Fisheries Minister Stuart Nash says commercial and recreational catch limits for longfin eels could be cut to prevent numbers dropping further.
Mr Nash has asked his staff to investigate, after a survey funded by conservation charity Reconnecting Northland found no longfin eels large enough to breed in 12km of the Wairua and Northern Wairoa rivers.
"If people are saying 'look, 20 years ago we used to catch a whole lot of these, now we're not seeing anything, in fact the only eels we're seeing are less than one metre long', we need to take that sort of evidence seriously," Mr Nash said.
"If we need to takes measures in terms of cutting commercial and recreational catch, then we will do that."
Mr Nash said according to Fisheries New Zealand data, the commercial and recreational catch of the declining species was sustainable.
But he was asking his staff to sit down with the Northland survey-takers to discuss their findings.
Mr Nash said it was unlikely longfin eels would be removed from the quota system, because it provided the means to protect them if necessary.
The eel survey this summer was carried out by river campaigner Millan Ruka and Whatitiri hapu members.
Mr Ruka has called for rāhui, or temporary ban, on commercial longfin eel fishing to allow eel numbers to recover.
He said officials needed to rethink the way they estimated populations of the declining eel species.
The Ministry of Fisheries calculated eel numbers over an area from south of Auckland to Cape Reinga, but within that region, certain catchments were being hammered by commercial fishers, he said.
"Fresh water fisheries management definitely needs an overhaul," Mr Ruka said.
"Sections of our river are fished to the bone, there's nothing there.
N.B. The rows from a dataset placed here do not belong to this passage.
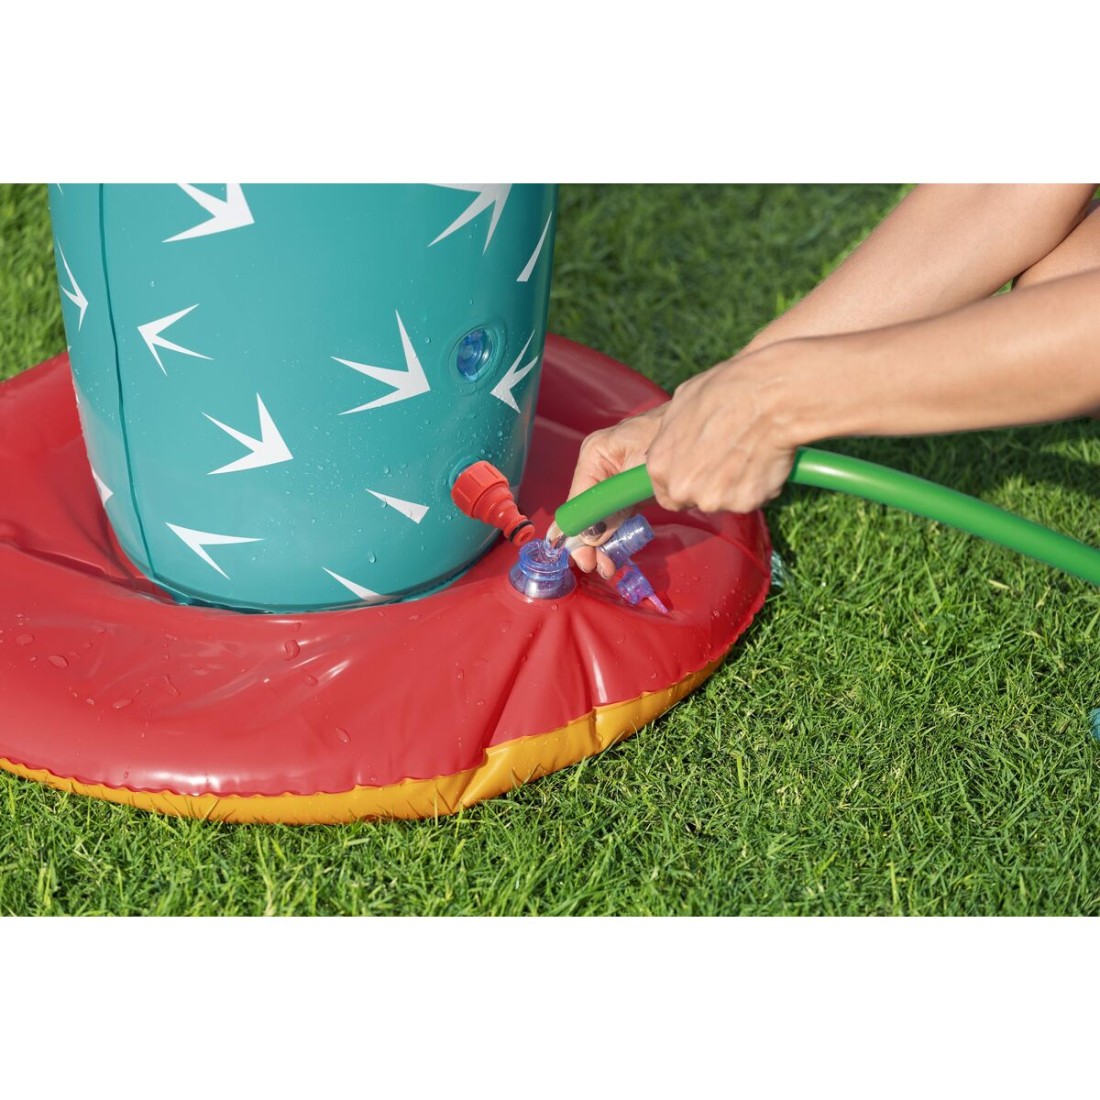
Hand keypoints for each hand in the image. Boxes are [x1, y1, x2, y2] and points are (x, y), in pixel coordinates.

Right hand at [548, 404, 665, 575]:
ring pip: (600, 516)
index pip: (578, 501)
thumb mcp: (640, 475)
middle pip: (585, 511)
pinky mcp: (628, 487)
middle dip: (590, 543)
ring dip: (603, 543)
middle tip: (600, 568)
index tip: (587, 559)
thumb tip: (594, 537)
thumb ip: (615, 506)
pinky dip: (617, 532)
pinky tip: (616, 551)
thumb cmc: (672, 440)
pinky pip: (616, 513)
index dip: (578, 532)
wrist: (703, 430)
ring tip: (608, 566)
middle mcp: (598, 466)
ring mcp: (612, 477)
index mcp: (595, 455)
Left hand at [646, 343, 803, 513]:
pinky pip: (750, 498)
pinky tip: (762, 457)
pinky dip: (758, 484)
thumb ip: (673, 435)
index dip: (684, 480)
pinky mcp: (744, 502)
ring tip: (747, 450)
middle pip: (693, 499)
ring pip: (723, 499)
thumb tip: (680, 441)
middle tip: (727, 456)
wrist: (768, 397)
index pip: (666, 492)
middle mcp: (681, 488)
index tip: (700, 470)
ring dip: (734, 484)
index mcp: (659, 465)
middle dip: (708, 485)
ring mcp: (713, 499)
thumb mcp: (682, 404)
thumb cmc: (725, 392)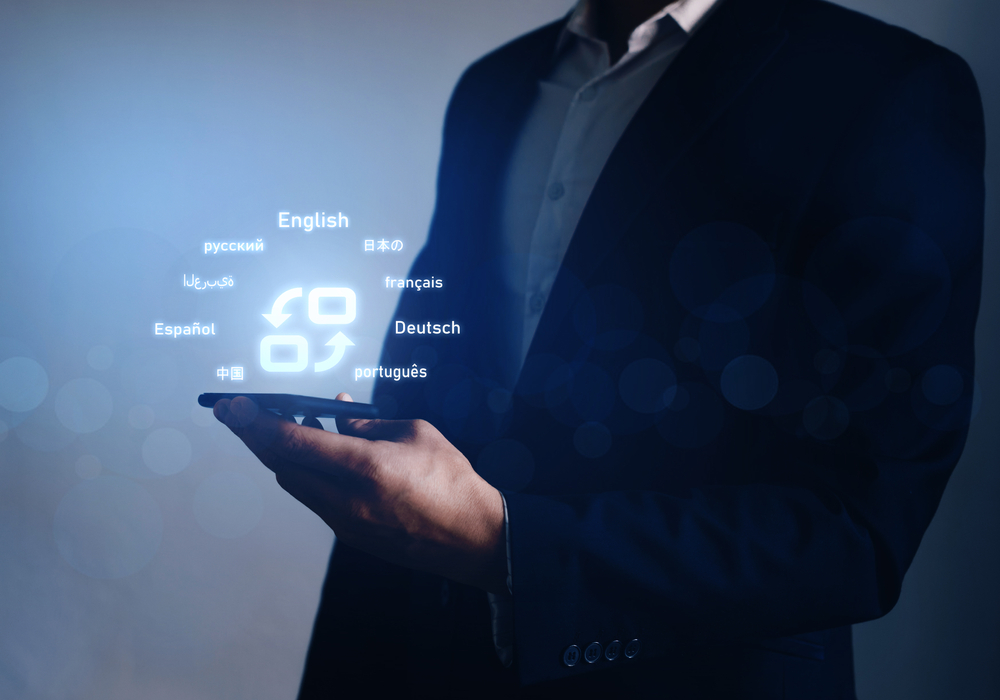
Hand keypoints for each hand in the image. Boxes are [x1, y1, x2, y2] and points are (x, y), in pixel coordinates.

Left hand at [213, 394, 506, 593]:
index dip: (255, 421)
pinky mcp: (349, 534)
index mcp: (364, 466)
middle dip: (255, 437)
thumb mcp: (414, 432)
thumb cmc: (450, 480)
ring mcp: (345, 521)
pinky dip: (307, 473)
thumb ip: (368, 423)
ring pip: (294, 483)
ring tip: (287, 427)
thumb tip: (337, 412)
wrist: (472, 537)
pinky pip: (314, 498)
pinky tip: (319, 456)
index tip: (231, 407)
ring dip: (283, 455)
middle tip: (240, 415)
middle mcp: (346, 498)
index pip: (292, 440)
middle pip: (280, 465)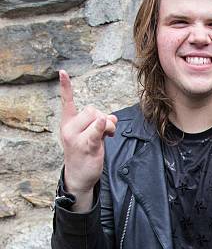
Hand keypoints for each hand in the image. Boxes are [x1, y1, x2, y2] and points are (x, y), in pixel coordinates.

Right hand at [59, 70, 117, 195]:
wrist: (79, 177)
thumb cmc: (84, 154)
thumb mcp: (88, 135)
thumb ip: (98, 124)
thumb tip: (112, 118)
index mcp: (67, 123)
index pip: (66, 101)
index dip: (65, 87)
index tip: (62, 72)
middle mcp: (69, 128)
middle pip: (92, 109)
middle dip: (103, 117)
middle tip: (107, 131)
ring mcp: (76, 137)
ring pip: (97, 117)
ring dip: (108, 124)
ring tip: (107, 136)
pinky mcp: (87, 146)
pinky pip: (96, 131)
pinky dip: (101, 127)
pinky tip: (104, 125)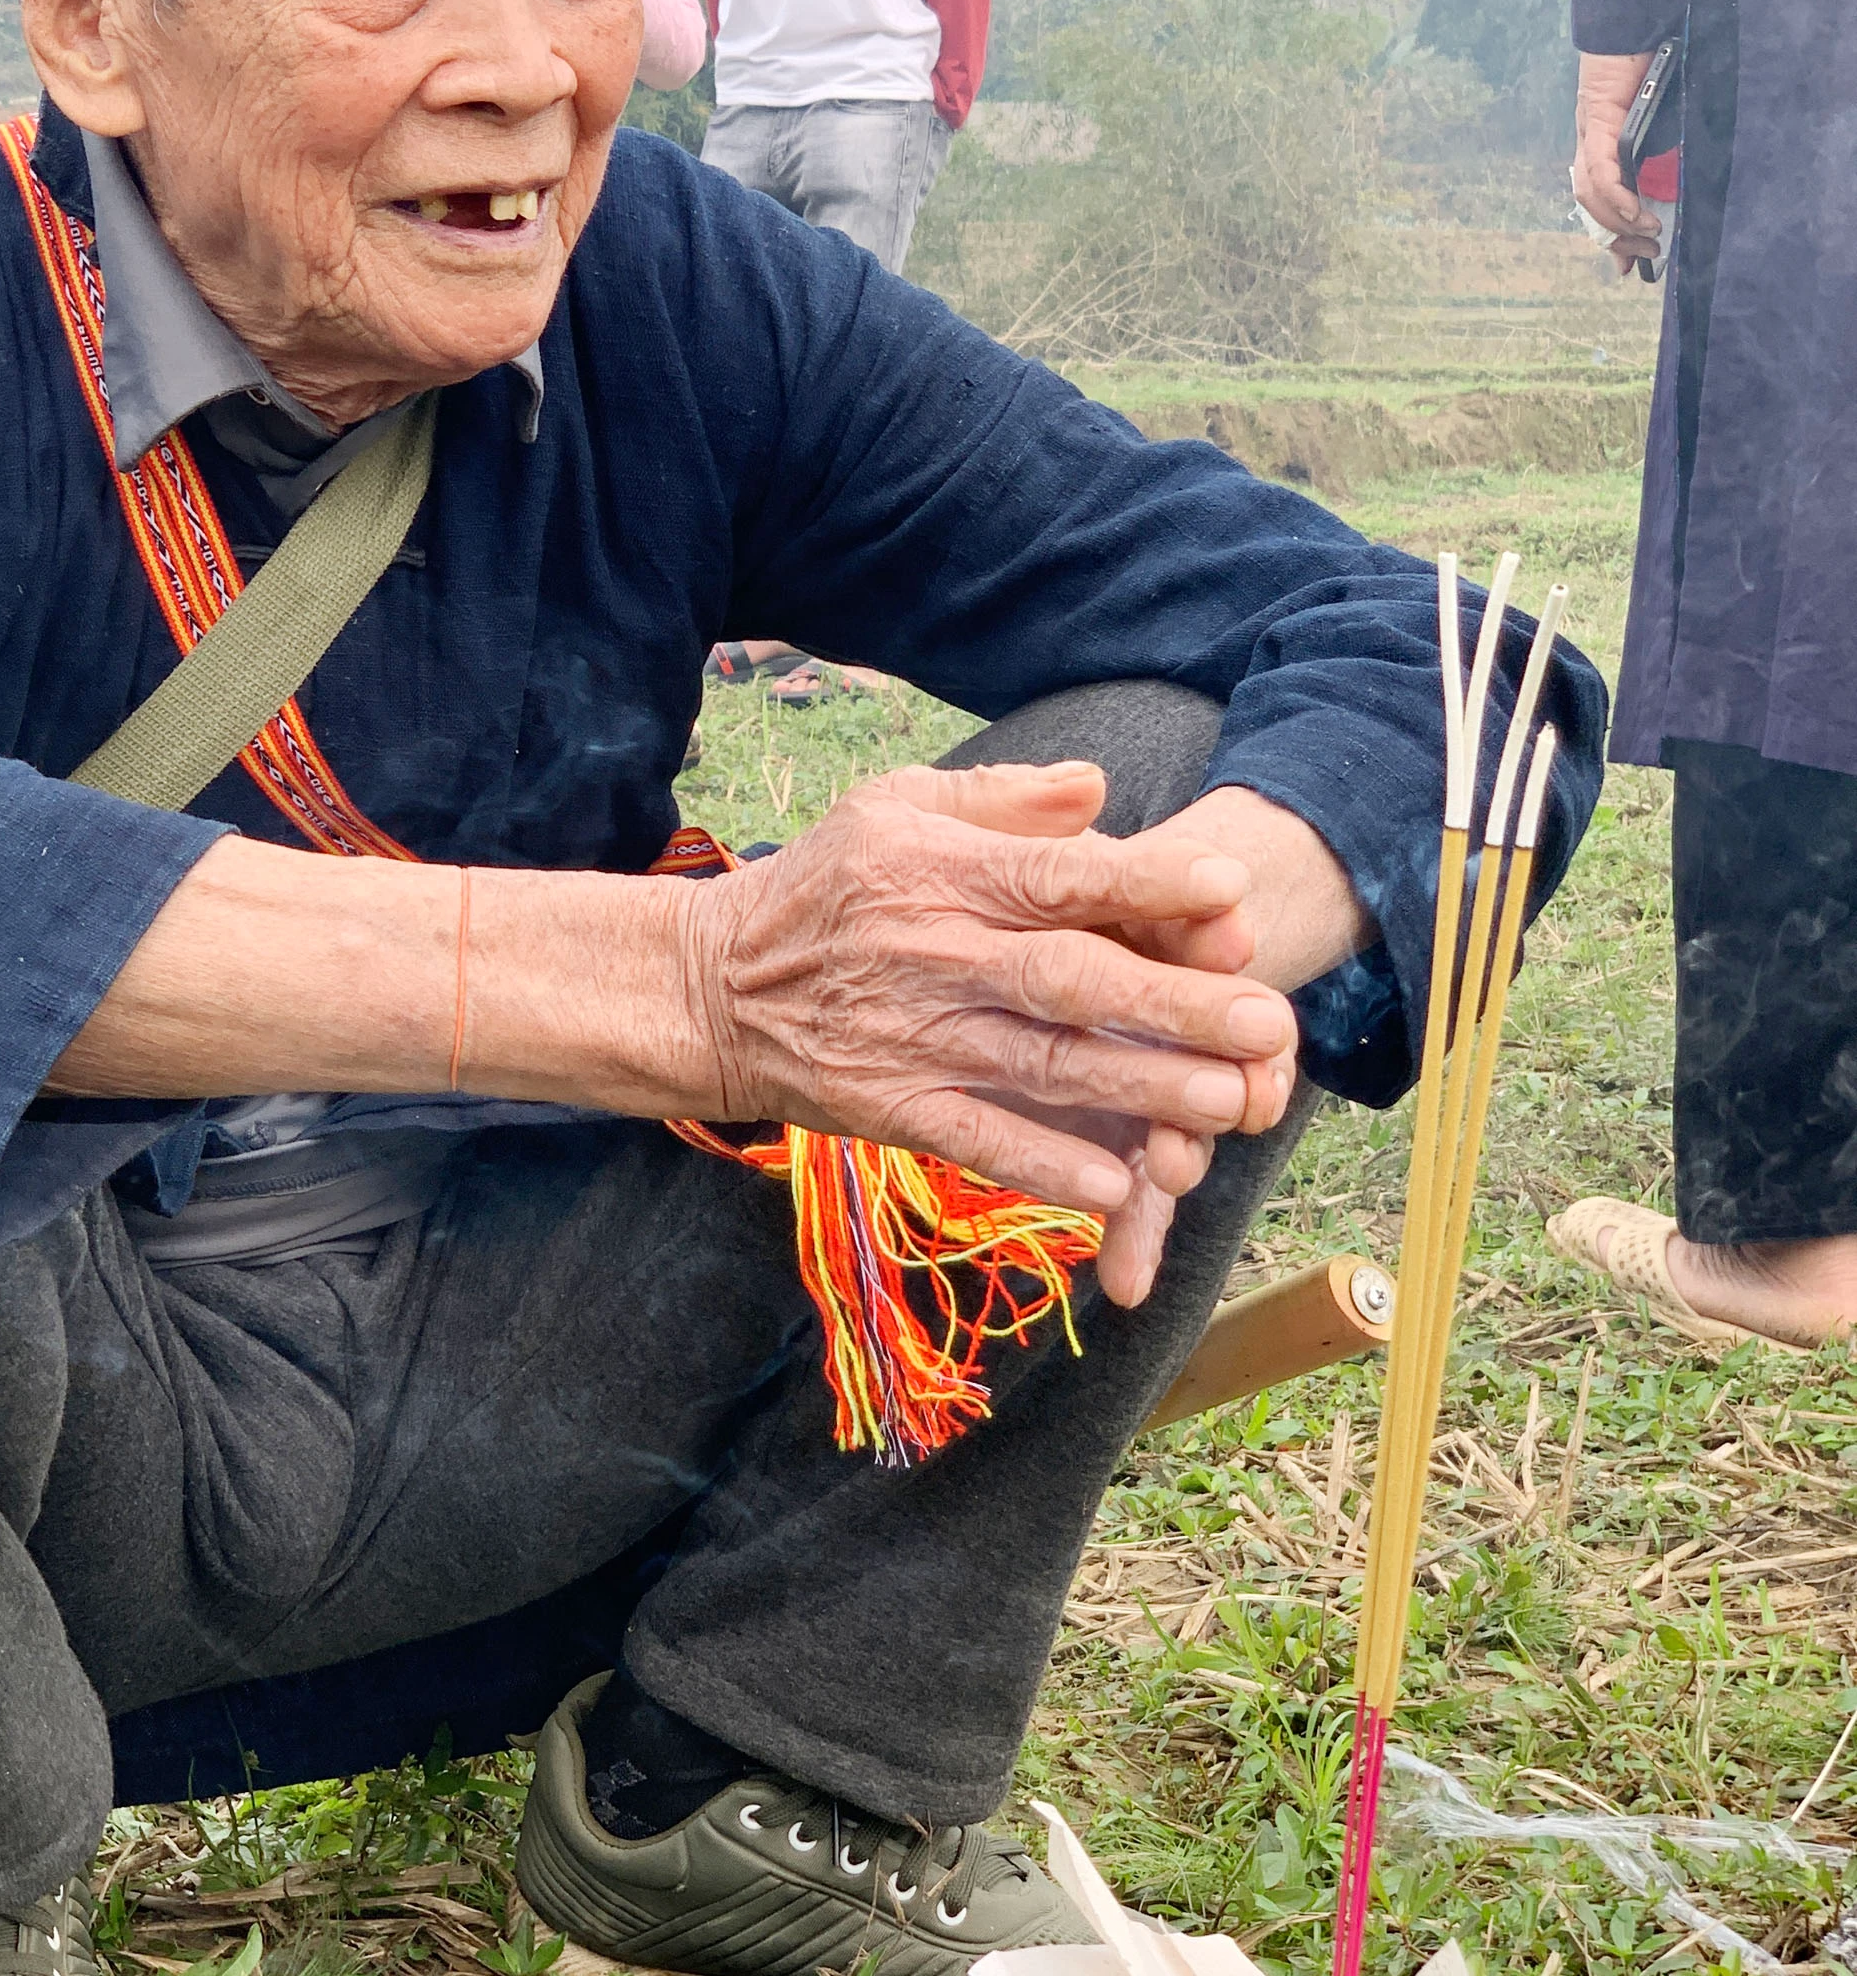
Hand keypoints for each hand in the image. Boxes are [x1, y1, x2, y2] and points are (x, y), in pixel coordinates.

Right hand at [685, 760, 1300, 1306]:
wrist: (709, 987)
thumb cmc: (819, 888)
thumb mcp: (892, 807)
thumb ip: (1000, 798)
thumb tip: (1098, 788)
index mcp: (943, 871)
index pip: (1061, 874)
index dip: (1147, 883)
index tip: (1231, 890)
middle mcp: (935, 952)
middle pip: (1072, 977)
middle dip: (1174, 1001)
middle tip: (1267, 1022)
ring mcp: (912, 1035)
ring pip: (1042, 1065)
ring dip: (1137, 1088)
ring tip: (1227, 1103)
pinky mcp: (888, 1105)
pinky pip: (976, 1139)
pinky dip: (1041, 1165)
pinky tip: (1112, 1187)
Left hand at [1571, 50, 1660, 275]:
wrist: (1638, 22)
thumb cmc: (1654, 64)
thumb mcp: (1663, 117)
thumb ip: (1665, 149)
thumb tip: (1682, 182)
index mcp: (1604, 146)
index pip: (1597, 201)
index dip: (1611, 235)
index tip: (1628, 264)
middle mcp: (1591, 145)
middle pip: (1591, 206)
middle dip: (1616, 239)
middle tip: (1643, 258)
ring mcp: (1590, 134)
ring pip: (1592, 195)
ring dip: (1620, 222)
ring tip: (1648, 234)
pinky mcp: (1597, 121)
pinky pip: (1602, 171)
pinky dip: (1617, 197)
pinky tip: (1635, 213)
"It's very good news that Minister Nash will look into it."
Some marae could not exercise their cultural rights to take eels, because there were no longer enough of the fish in the river, Mr Ruka said.
Although the longfin eel is classed as 'at-risk and declining', commercial fishers are allowed to take 34 tonnes of longfin eels a year from northern rivers.
The total allowable catch was reduced from 39 tonnes last year, based on estimates of the relative abundance of the fish.